Basilan Island Caecilian (Ichthyophis glandulosus)
The Basilan Island Caecilian (Ichthyophis glandulosus) is an amphibian species in the Icthyophiidae Family. The species is endemic to the Philippines preferring to live in the tropical and subtropical moist lowland forests, tropical or subtropical moist Montane forests, freshwater springs, rivers, intermittent streams, near plantations, irrigated lands, seasonally flooded farms and rural gardens, and in heavily degraded former forests. The species biology is only known from the type locality on Basilan Island. The species is presumably oviparous with terrestrial eggs, aquatic larvae that inhabit the unpolluted rivers, streams, and quiet pools, and the adult are subterranean. Little information on threats to this species is known, but habitat loss resulting from pollution of water bodies or deforestation could impact on the species population.

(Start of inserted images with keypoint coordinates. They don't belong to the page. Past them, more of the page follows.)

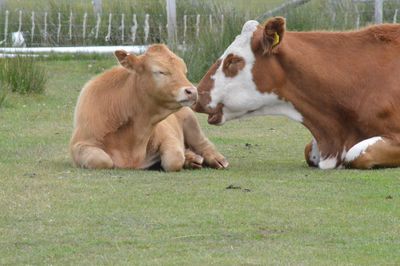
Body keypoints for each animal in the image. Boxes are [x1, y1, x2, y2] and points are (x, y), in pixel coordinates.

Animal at [70, 44, 228, 170]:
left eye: (184, 72)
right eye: (160, 71)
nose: (192, 91)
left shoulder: (168, 136)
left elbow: (174, 159)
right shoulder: (79, 145)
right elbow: (102, 160)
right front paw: (188, 158)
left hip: (191, 121)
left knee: (203, 144)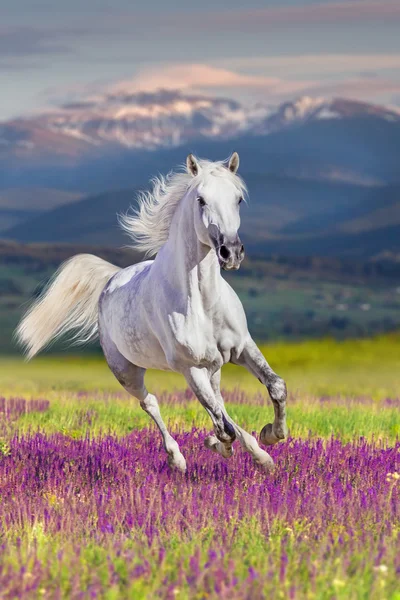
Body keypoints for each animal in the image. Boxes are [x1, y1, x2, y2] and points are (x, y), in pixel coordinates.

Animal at [17, 154, 288, 474]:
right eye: (201, 200)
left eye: (239, 199)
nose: (230, 252)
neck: (203, 303)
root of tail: (112, 279)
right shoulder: (190, 367)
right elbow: (223, 425)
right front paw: (227, 445)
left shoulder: (242, 347)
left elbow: (275, 387)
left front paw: (270, 437)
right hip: (128, 372)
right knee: (152, 403)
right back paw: (178, 459)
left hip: (214, 367)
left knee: (219, 403)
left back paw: (253, 452)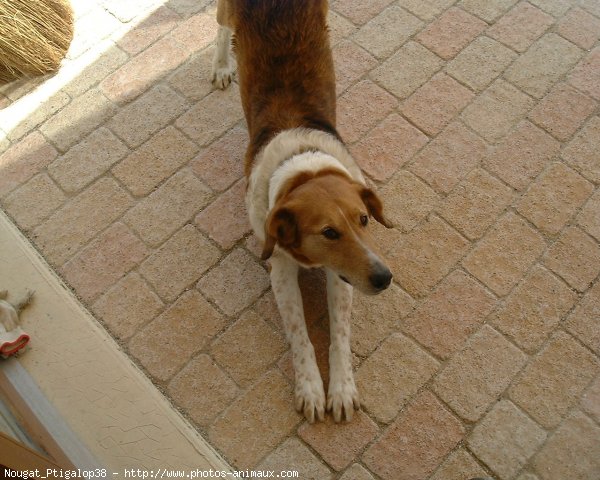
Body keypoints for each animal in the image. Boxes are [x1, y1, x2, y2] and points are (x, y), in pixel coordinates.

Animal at [211, 0, 394, 422]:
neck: (303, 165)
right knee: (219, 28)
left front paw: (341, 388)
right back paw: (222, 65)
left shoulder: (343, 275)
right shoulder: (279, 269)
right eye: (328, 232)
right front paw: (310, 386)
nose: (384, 278)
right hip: (225, 12)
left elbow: (339, 335)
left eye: (364, 219)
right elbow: (300, 335)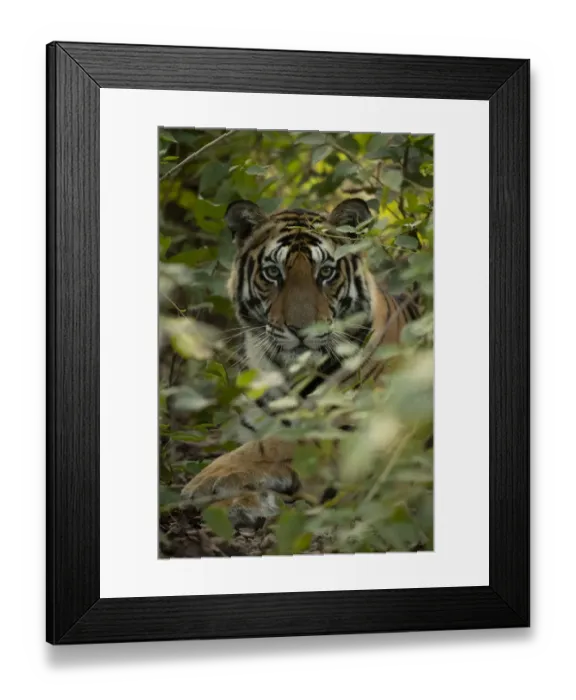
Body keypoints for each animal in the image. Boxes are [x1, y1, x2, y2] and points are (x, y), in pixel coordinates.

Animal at [180, 197, 423, 529]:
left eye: (327, 272)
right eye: (272, 272)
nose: (300, 328)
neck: (285, 374)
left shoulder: (358, 431)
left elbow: (278, 443)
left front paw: (208, 480)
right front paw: (241, 502)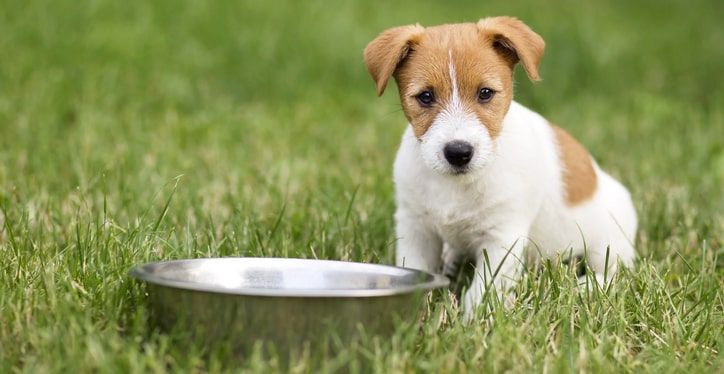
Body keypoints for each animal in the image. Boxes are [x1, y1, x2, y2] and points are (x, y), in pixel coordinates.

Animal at [364, 17, 636, 320]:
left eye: (485, 93)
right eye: (425, 96)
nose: (458, 152)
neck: (456, 185)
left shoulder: (502, 237)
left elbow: (482, 290)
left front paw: (472, 323)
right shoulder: (416, 228)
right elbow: (416, 269)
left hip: (609, 243)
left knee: (613, 273)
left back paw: (586, 286)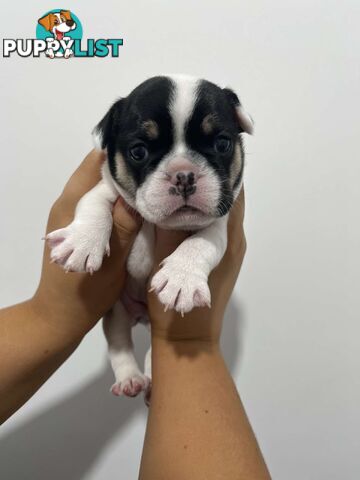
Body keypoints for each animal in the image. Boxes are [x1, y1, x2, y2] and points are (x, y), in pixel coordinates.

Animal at [45, 74, 253, 398]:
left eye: (222, 143)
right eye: (138, 151)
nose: (184, 175)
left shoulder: (221, 221)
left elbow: (201, 244)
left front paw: (181, 278)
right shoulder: (105, 189)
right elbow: (93, 207)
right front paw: (82, 243)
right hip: (117, 312)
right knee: (119, 343)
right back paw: (130, 379)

Painted Narrowmouth Toad (Kaloula picta)
The Painted Narrowmouth Toad (Kaloula picta) is a frog species belonging to the Microhylidae Family, and is endemic to the Philippines. It prefers to live in tropical or subtropical moist lowland forests, tropical or subtropical moist shrubland, tropical or subtropical flooded or seasonally wet grasslands, freshwater lakes and marshes, rivers, intermittent streams, wetlands and lakes, arable lands, plantations, and water storage areas such as ponds. The species is a burrowing frog with small toe disks. They surface during the rainy season to breed in pools on the ground. The tadpoles are pigmented. The species is not subject to significant threat, and the population trend is stable. However, a possible threat is competition from invasive species and predation. Since the species can live in disturbed lands conservation in protected areas is not necessary
Conservation of Philippine Amphibians
With such an excellent array of biodiversity, the Philippines have become a primary focus in the zoological world, with a vast number of new and endemic species discoveries in the recent years establishing the country as a biodiversity hot spot. The herpetological diversity of the native amphibians in the rainforests of the Philippines is incredible. As such the country needs to monitor these species to assess the significant challenges facing them and their response to the conversion of their habitats to agricultural lands, resource extraction, introduction of new species and habitat degradation.